Os contratos exigiam pré-pagamento integral. Em vez disso, as autoridades e a empresa supostamente conspiraram para entregar o controle das remessas sem pagamento, disseram os investigadores.
NABU disse que nenhum pagamento foi feito. Apesar disso, a corporação supostamente transferiu os principais documentos de embarque para o comprador, dando-lhe o controle sobre a carga.
“Ao contrário dos termos do contrato, que exigiam o pagamento de 100% da mercadoria antes da transferência de propriedade, os conhecimentos de embarque originais acabaram nas mãos do comprador”, disse a agência. “Isso permitiu que os navios fossem descarregados e que os grãos não pagos fossem usados ou descartados livremente.”
Para encobrir a perda, as autoridades mantiveram cópias internas dos documentos com assinaturas e selos falsos, dando a impressão de que as remessas permaneciam sob controle estatal, disseram os investigadores.
No complete, foram alegadamente levadas cerca de 106 mil toneladas de cereais, causando perdas estimadas em 776 milhões de hryvnia (17,7 milhões de dólares).
Os rendimentos da venda dos cereais foram alegadamente branqueados através de transferências bancárias para misturá-los com fundos legítimos e através da compra de matérias-primas e activos para empresas afiliadas, disseram os investigadores.

Várias pessoas foram notificadas da suspeita, incluindo um antigo chefe da SFGCU, o seu ex-diretor comercial, o chefe e beneficiário efetivo da empresa estrangeira, o seu associado e outro alegado cúmplice. Eles enfrentam acusações de peculato, lavagem de dinheiro e falsificação.
Kiev foi atingida por uma série de escândalos de corrupção no ano passado.
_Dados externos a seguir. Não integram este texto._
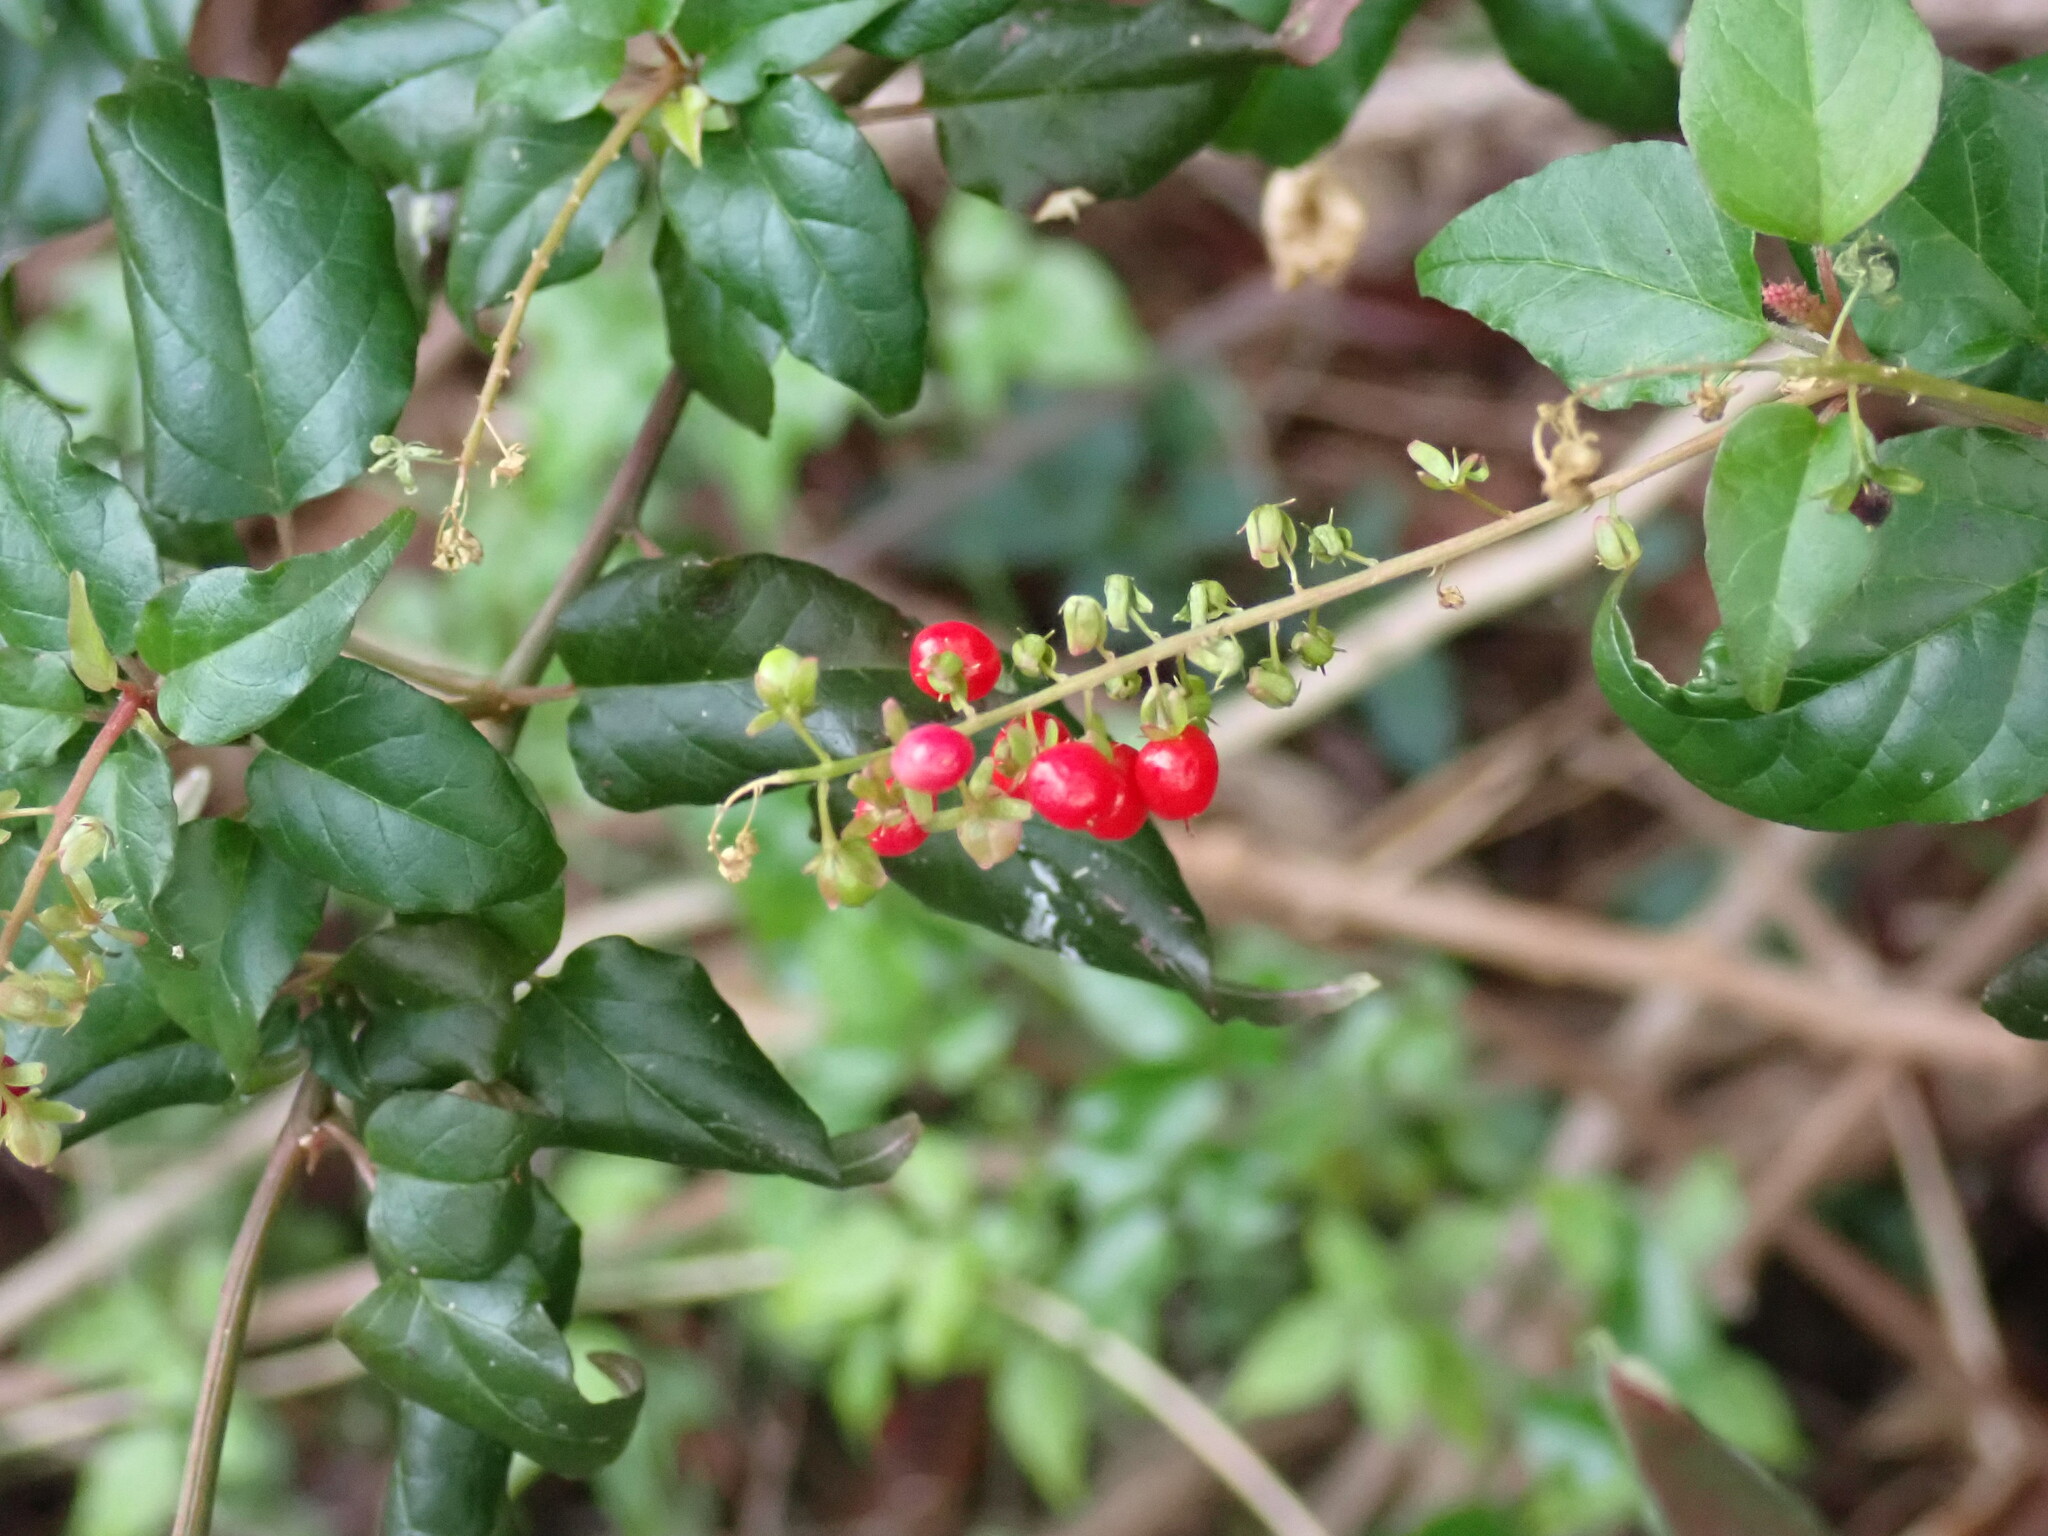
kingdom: Plantae
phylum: Tracheophyta
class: Magnoliopsida
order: Caryophyllales
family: Phytolaccaceae
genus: Rivina
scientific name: Rivina humilis
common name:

Em Novembro, as agências anticorrupção descobriram um esquema de subornos de 100 milhões de dólares envolvendo o operador nuclear estatal Energoatom, implicando um colaborador próximo do líder ucraniano Vladimir Zelensky, Timur Mindich, que fugiu do país.
As consequências incluíram a demissão do ministro da Energia, German Galushchenko, que mais tarde foi preso enquanto tentava fugir para a Polónia, e do chefe de gabinete de Zelensky, Andrey Yermak.
A NABU também expôs um alegado esquema de fraude eleitoral envolvendo mais de 40 deputados em exercício que teriam sido subornados em troca de votos.